Went out Sat am caught a bunch of skips!Even managed to get a channel while there.Rained the whole time but the skips seemed to like it better that way.Went home to get ready for pm fishing/catching.


----------



## truck (Apr 12, 2004)

All in all not a bad night I just don't like staying up real late.As you can see I was not in many pics,Oh well you can't always be the lucky one


----------



## JUSTCRAZY (Apr 6, 2004)

NIce fish. You guys look like you had a good time.

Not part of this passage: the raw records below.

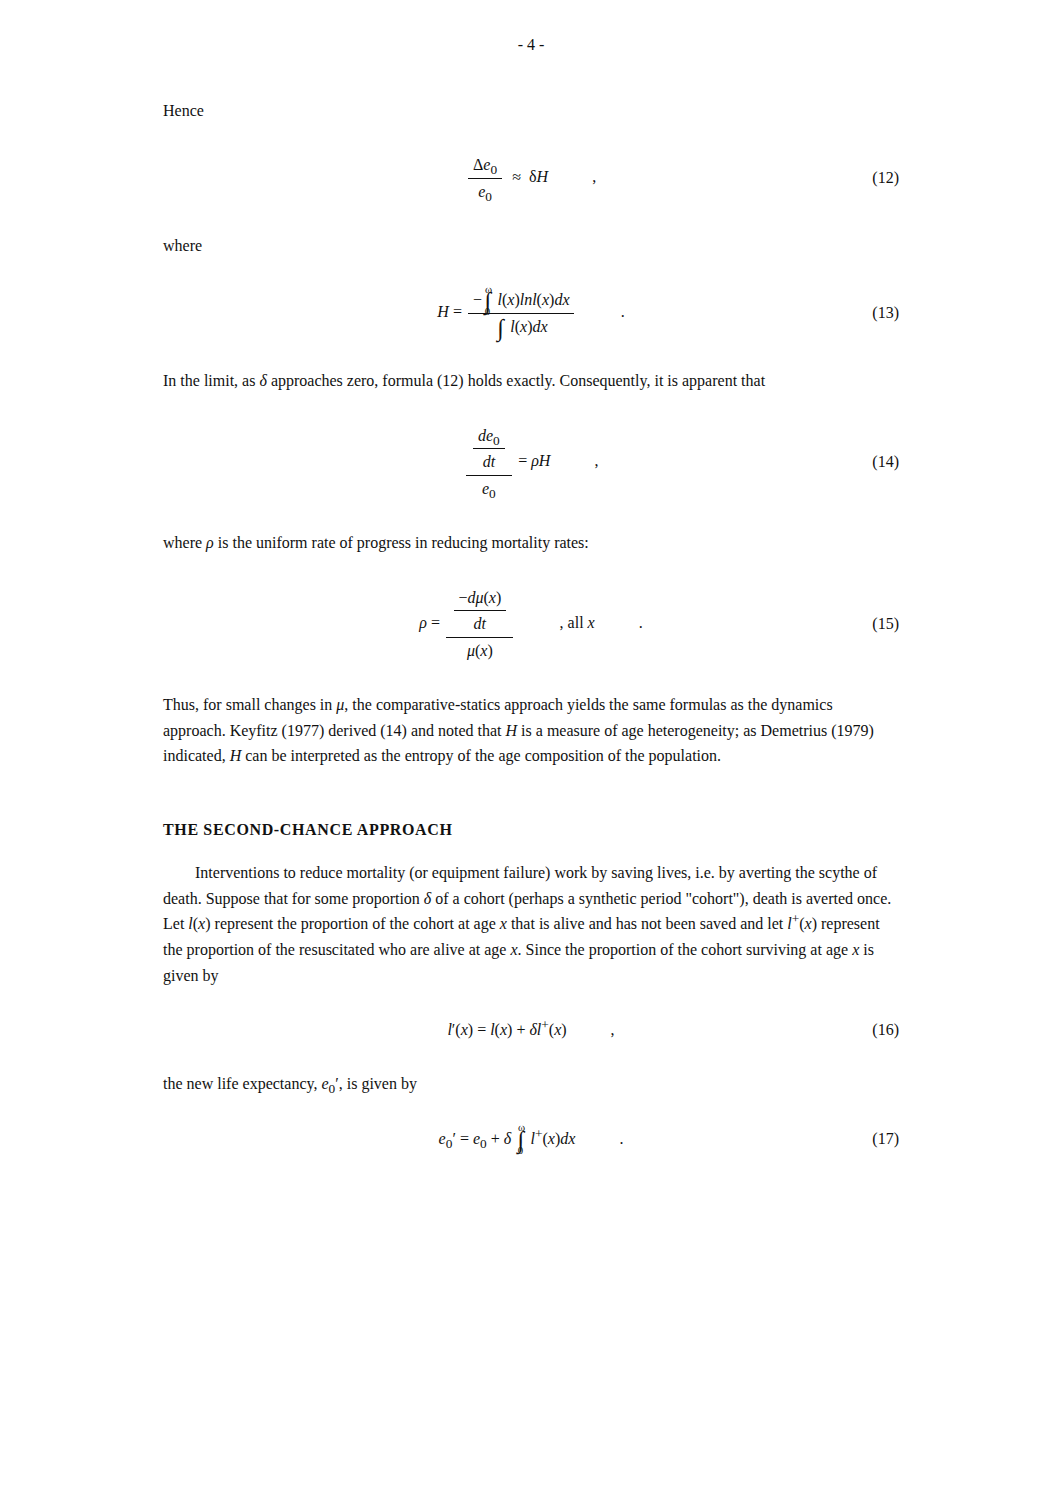- 4 -
Hence
Δe0 e0 ≈ δH , (12)
where
H = −∫ω 0 l(x)ln l(x)dx ∫ l(x)dx . (13)
In the limit, as δ approaches zero, formula (12) holds exactly. Consequently, it is apparent that
de0 dt e0 = ρH , (14)
where ρ is the uniform rate of progress in reducing mortality rates:
ρ = −dμ(x) dt μ(x) , all x . (15)
Thus, for small changes in μ, the comparative-statics approach yields the same formulas as the dynamics approach. Keyfitz (1977) derived (14) and noted that H is a measure of age heterogeneity; as Demetrius (1979) indicated, H can be interpreted as the entropy of the age composition of the population.
THE SECOND-CHANCE APPROACH
Interventions to reduce mortality (or equipment failure) work by saving lives, i.e. by averting the scythe of death. Suppose that for some proportion δ of a cohort (perhaps a synthetic period "cohort"), death is averted once. Let l(x) represent the proportion of the cohort at age x that is alive and has not been saved and let l+(x) represent the proportion of the resuscitated who are alive at age x. Since the proportion of the cohort surviving at age x is given by
l′(x) = l(x) + δl+(x) , (16)
the new life expectancy, e0′, is given by
e0′ = e0 + δ ∫ω 0 l+(x)dx . (17)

I sure wih I could find some channels like those!


----------



## flathunter (Apr 5, 2004)

Nice fish indeed, man that is a big sheephead.


----------



## hunterm (Apr 22, 2004)

You guys did well!!


----------



## truck (Apr 12, 2004)

thanks guys I was a pretty good net man Sat night not much action on my part.The big sheep was kinda fun though.Daryl


----------



## Mean Morone (Apr 12, 2004)

Yes you did good. Lunkerhuntin and I tried our luck up in the Great Miami and caught one small channel cat, one small hybrid striper, one mad turtle, and one big ole boat stuck on the rocks. Not a good trip.


----------